[What is required] Each entry needs to be duplicated exactly.

[Record set]
★ ★ ★

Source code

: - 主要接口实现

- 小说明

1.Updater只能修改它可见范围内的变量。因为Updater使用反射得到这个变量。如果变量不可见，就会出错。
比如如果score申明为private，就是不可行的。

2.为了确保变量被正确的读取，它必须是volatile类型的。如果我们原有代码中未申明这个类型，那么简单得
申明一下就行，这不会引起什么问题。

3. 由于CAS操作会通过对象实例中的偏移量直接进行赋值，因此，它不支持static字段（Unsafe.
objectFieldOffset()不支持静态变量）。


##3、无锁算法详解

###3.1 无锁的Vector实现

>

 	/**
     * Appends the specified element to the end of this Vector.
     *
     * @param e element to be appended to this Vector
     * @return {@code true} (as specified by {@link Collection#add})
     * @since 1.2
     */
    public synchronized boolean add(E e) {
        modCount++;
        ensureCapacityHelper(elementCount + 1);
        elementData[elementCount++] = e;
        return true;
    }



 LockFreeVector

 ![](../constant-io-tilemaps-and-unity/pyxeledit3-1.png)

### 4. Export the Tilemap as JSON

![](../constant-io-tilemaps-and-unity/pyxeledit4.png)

★ ★ ★

[Answer to the exercise]
Source code

: - 主要接口实现

- 小说明

1.Updater只能修改它可见范围内的变量。因为Updater使用反射得到这个变量。如果变量不可见，就会出错。
比如如果score申明为private，就是不可行的。

2.为了确保变量被正确的读取，它必须是volatile类型的。如果我们原有代码中未申明这个类型，那么简单得
申明一下就行，这不会引起什么问题。

3. 由于CAS操作会通过对象实例中的偏移量直接进行赋值，因此，它不支持static字段（Unsafe.
objectFieldOffset()不支持静态变量）。


##3、无锁算法详解

###3.1 无锁的Vector实现

>

 	/**
     * Appends the specified element to the end of this Vector.
     *
     * @param e element to be appended to this Vector
     * @return {@code true} (as specified by {@link Collection#add})
     * @since 1.2
     */
    public synchronized boolean add(E e) {
        modCount++;
        ensureCapacityHelper(elementCount + 1);
        elementData[elementCount++] = e;
        return true;
    }



 LockFreeVector

 ![](../constant-io-tilemaps-and-unity/pyxeledit3-1.png)

### 4. Export the Tilemap as JSON

![](../constant-io-tilemaps-and-unity/pyxeledit4.png)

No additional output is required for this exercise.